Following is the pesudocode:

Begin.
   Create a structure n to declare data d, a left child pointer l and a right child pointer r.
   Call a function max() to return maximum between two integers. Create a function LIS() to return the
   size of the largest independent set in a given binary tree.
   Calculate size excluding the current node
   int size_excl = LIS(root->l) + LIS(root->r)
   Calculate size including the current node
   int size_incl = 1;
   if (root->l)
      size_incl += LIS(root->l->l) + LIS(root->l->r)
   if (root->right)
      size_incl += LIS(root->r->l) + LIS(root->r->r)
      Return the maximum of two sizes
      Create a function to create newnode.
End.

Following are implementation of Dynamic Programming based solution. In the following solution, an additional field ‘liss’ is added to tree nodes. The initial value of ‘liss’ is set as 0 for all nodes. The recursive function LISS() calculates ‘liss’ for a node only if it is not already set.

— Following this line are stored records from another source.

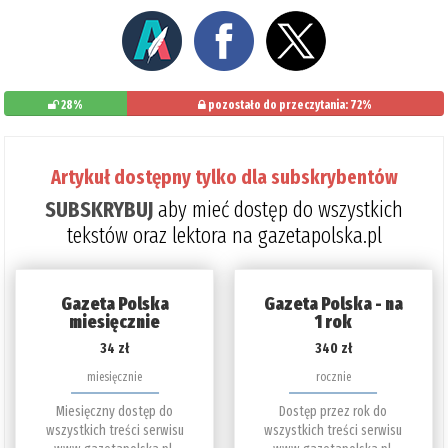
28%
pozostało do przeczytania: 72%
Artykuł dostępny tylko dla subskrybentów
SUBSKRYBUJ
aby mieć dostęp do wszystkich
tekstów oraz lektora na gazetapolska.pl
Gazeta Polska
Gazeta Polska - na
miesięcznie
1 rok
34 zł
340 zł
miesięcznie
rocznie
Miesięczny dostęp do
Dostęp przez rok do
wszystkich treści serwisu
wszystkich treści serwisu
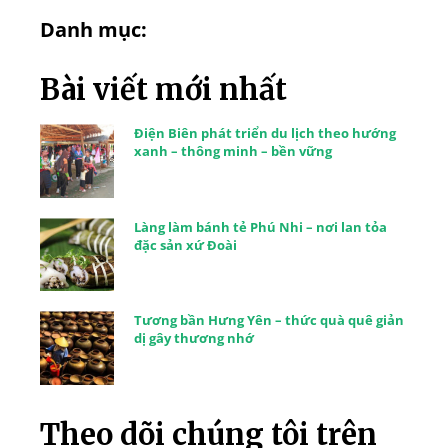
Danh mục:
Bài viết mới nhất
Điện Biên phát triển du lịch theo hướng
xanh – thông minh – bền vững
Làng làm bánh tẻ Phú Nhi – nơi lan tỏa
đặc sản xứ Đoài
Tương bần Hưng Yên – thức quà quê giản
dị gây thương nhớ
Theo dõi chúng tôi trên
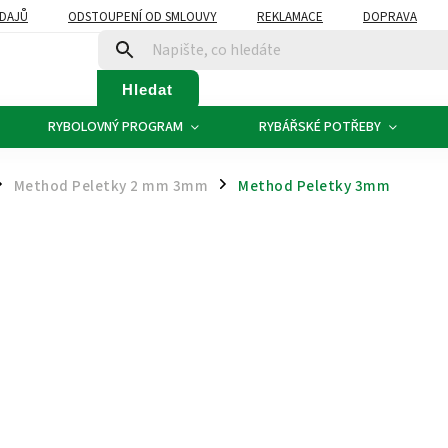
DAJŮ
ODSTOUPENÍ OD SMLOUVY
REKLAMACE
DOPRAVA
Hledat
RYBOLOVNÝ PROGRAM
RYBÁŘSKÉ POTŘEBY
Method Peletky 2 mm 3mm
Method Peletky 3mm
/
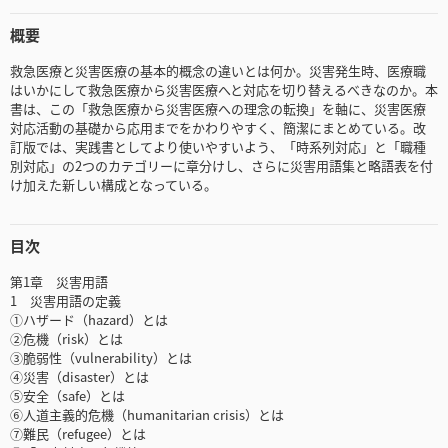
概要
救急医療と災害医療の基本的概念の違いとは何か。災害発生時、医療職
はいかにして救急医療から災害医療へと対応を切り替えるべきなのか。本
書は、この「救急医療から災害医療への理念の転換」を軸に、災害医療
対応活動の基礎から応用までをかわりやすく、簡潔にまとめている。改
訂版では、実践書としてより使いやすいよう、「時系列対応」と「職種
別対応」の2つのカテゴリーに章分けし、さらに災害用語集と略語表を付
け加えた新しい構成となっている。
目次
第1章 災害用語
1 災害用語の定義
①ハザード（hazard）とは
②危機（risk）とは
③脆弱性（vulnerability）とは
④災害（disaster）とは
⑤安全（safe）とは
⑥人道主義的危機（humanitarian crisis）とは
⑦難民（refugee）とは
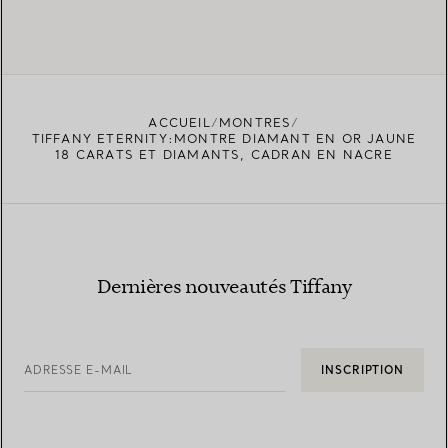
ACCUEIL
MONTRES
TIFFANY ETERNITY:MONTRE DIAMANT EN OR JAUNE
18 CARATS ET DIAMANTS, CADRAN EN NACRE
Dernières nouveautés Tiffany
ADRESSE E-MAIL
INSCRIPTION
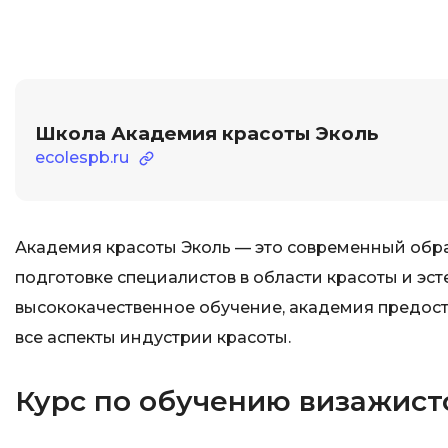
Школа Академия красоты Эколь
ecolespb.ru
Академия красоты Эколь — это современный обр
подготовке специалистов в области красоты и эс
высококачественное обучение, академия предос
все аспекты индустрии красоты.
Курс по обучению визажист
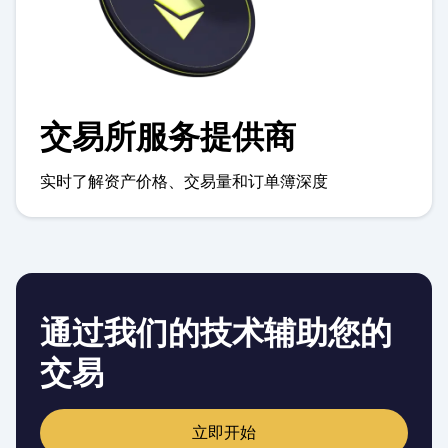
交易所服务提供商
实时了解资产价格、交易量和订单簿深度
通过我们的技术辅助您的
交易
立即开始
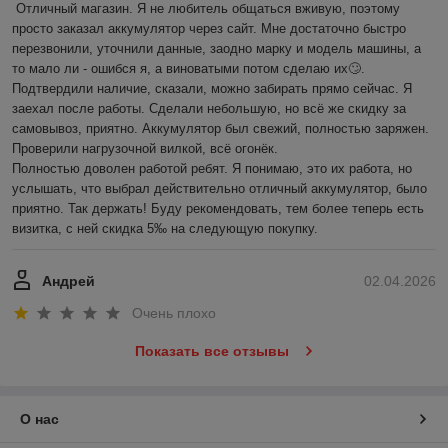
Отличный магазин. Я не любитель общаться вживую, поэтому 
просто заказал аккумулятор через сайт. Мне достаточно быстро 
перезвонили, уточнили данные, заодно марку и модель машины, а 
то мало ли - ошибся я, а виноватыми потом сделаю их🙄. 
Подтвердили наличие, сказали, можно забирать прямо сейчас. Я 
заехал после работы. Сделали небольшую, но всё же скидку за 
самовывоз, приятно. Аккумулятор был свежий, полностью заряжен. 
Проверили нагрузочной вилкой, всё огонёк.

Полностью доволен работой ребят. Я понимаю, это их работа, но 
услышать, что выбрал действительно отличный аккумулятор, было 
приятно. Так держать! Буду рекомендовать, тем более теперь есть 
визитка, с ней скидка 5‰ на следующую покупку.
Андрей
02.04.2026
Очень плохо
Показать все отзывы
О нас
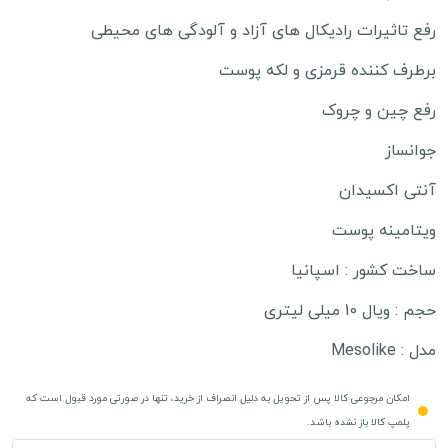
رفع تاثیرات رادیکال های آزاد و آلودگی های محیطی
برطرف کننده قرمزی و لکه پوست
رفع چین و چروک
جوانساز
آنتی اکسیدان
ویتامینه پوست
ساخت کشور : اسپانیا
حجم : ویال 10 میلی لیتری
مدل : Mesolike
امکان مرجوعی کالا پس از تحویل به دلیل انصراف از خرید، تنها در صورتی مورد قبول است که
پلمپ کالا باز نشده باشد.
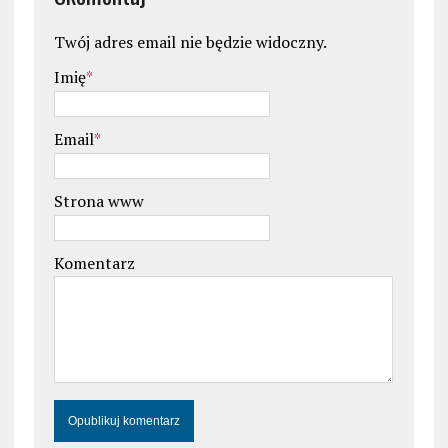
Twój adres email nie będzie widoczny.
Imię
*
Email
*
Strona www
Komentarz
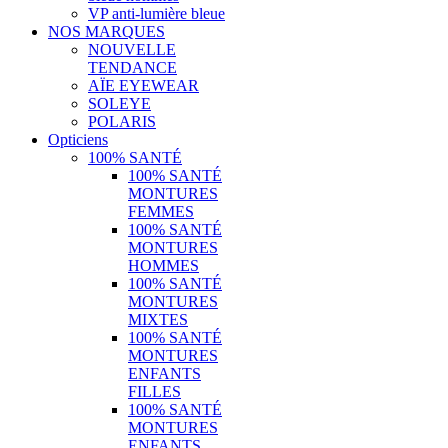
VP anti-lumière bleue
NOS MARQUES
NOUVELLE
TENDANCE
AÏE EYEWEAR
SOLEYE
POLARIS
Opticiens
100% SANTÉ
100% SANTÉ
MONTURES
FEMMES
100% SANTÉ
MONTURES
HOMMES
100% SANTÉ
MONTURES
MIXTES
100% SANTÉ
MONTURES
ENFANTS
FILLES
100% SANTÉ
MONTURES
ENFANTS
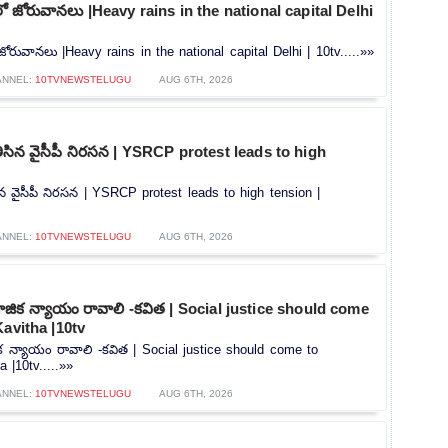
లీలో జోరువానలు |Heavy rains in the national capital Delhi
ో జోరువానలు |Heavy rains in the national capital Delhi | 10tv.....»»
ANNEL:
10TVNEWSTELUGU
AUG 6TH, 2026
ి తీసిన వైసీపీ నిరసన | YSRCP protest leads to high
తీసిన వైసీపీ నిరసన | YSRCP protest leads to high tension |
ANNEL:
10TVNEWSTELUGU
AUG 6TH, 2026
ిక న్యాయం రావాలి -కవిత | Social justice should come
Kavitha |10tv
 న్యాయం రావాలి -కవిత | Social justice should come to
 |10tv.....»»
ANNEL:
10TVNEWSTELUGU
AUG 6TH, 2026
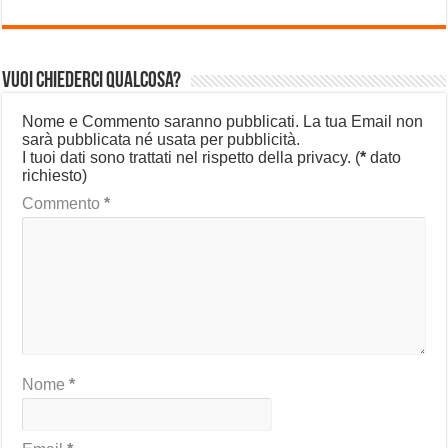
Vuoi chiederci qualcosa?
Nome e Commento saranno pubblicati. La tua Email non
sarà pubblicata né usata per pubblicità.
I tuoi dati sono trattati nel rispetto della privacy.
(
*
dato
richiesto)
Commento
*
Nome
*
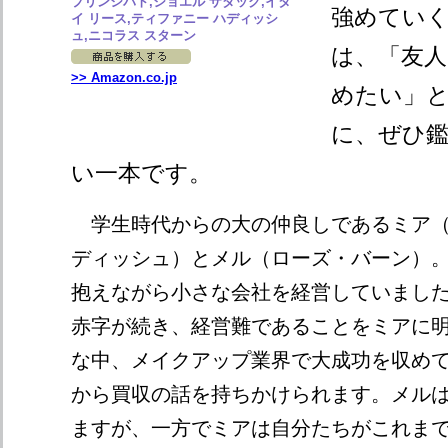
プリンシパト,ジョエル ザダック,イタ
強めてい
イ リース,ティファニー ハディッシ
ュ,ニコラス スターン
は、「友
>> Amazon.co.jp
めたい」
に、ぜひ
い一本です。
学生時代からの大の仲良しであるミア（
ディッシュ）とメル（ローズ・バーン）。
抱えながら小さな会社を経営していまし
赤字が続き、経営難であることをミアに明かせ
な中、メイクアップ業界で大成功を収め
から買収の話を持ちかけられます。メル
ますが、一方でミアは自分たちがこれま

/* Dynamic programming based program 
for Largest Independent Set problem */
#include <bits/stdc++.h> 
using namespace std; 

// A utility function to find max of two integers 
int max(int x, int y) { return (x > y)? x: y; } 

/* A binary tree node has data, pointer 
to left child and a pointer to 
right child */
class node 
{ 
	public: 
	int data; 
	int liss; 
	node *left, *right; 
}; 

// A memoization function returns size 
// of the largest independent set in 
// a given binary tree 
int LISS(node *root) 
{ 
	if (root == NULL) 
		return 0; 

	if (root->liss) 
		return root->liss; 

	if (root->left == NULL && root->right == NULL) 
		return (root->liss = 1); 

	// Calculate size excluding the current node 
	int liss_excl = LISS(root->left) + LISS(root->right); 

	// Calculate size including the current node 
	int liss_incl = 1; 
	if (root->left) 
		liss_incl += LISS(root->left->left) + LISS(root->left->right); 
	if (root->right) 
		liss_incl += LISS(root->right->left) + LISS(root->right->right); 

	// Maximum of two sizes is LISS, store it for future uses. 
	root->liss = max(liss_incl, liss_excl); 

	return root->liss; 
} 

// A utility function to create a node 
node* newNode(int data) 
{ 
	node* temp = new node(); 
	temp->data = data; 
	temp->left = temp->right = NULL; 
	temp->liss = 0; 
	return temp; 
} 

// Driver code 
int main() 
{ 
	// Let us construct the tree 
	// given in the above diagram 
	node *root = newNode(1); 
	root->left = newNode(2); 
	root->left->left = newNode(4); 
	root->left->right = newNode(6); 
  	root->left->right->right = newNode(7);
    root->left->right->left = newNode(8);
	root->right = newNode(3); 
	root->right->right = newNode(5); 

	cout << "Size of the Largest Independent Set is " << LISS(root); 

	return 0; 
}

Output:

Size of the Largest Independent Set is 5

Explanation

The idea is to maintain two list of alternative nodes i.e. grandchild nodes of nodes.
First go to the left most node of the tree and make the liss field of that node is equal to one.
Then go to the right most node and the liss field of that node equal to one and liss_excl = 2.
Now liss_incl = 1 and now go to the another leaf node i.e 8 and make the liss of that equal to one and.
Then go the right leaf node and i.e. 7 and make liss of that equal to one and liss_incl=3.
Then go the parent and make its liss equal to liss_excl and liss_incl.
Now assign the value of liss_incl to the parent.
Now go the right of the root and assign its liss equal to one and liss_incl = 5 and assign root node liss equal to liss_incl.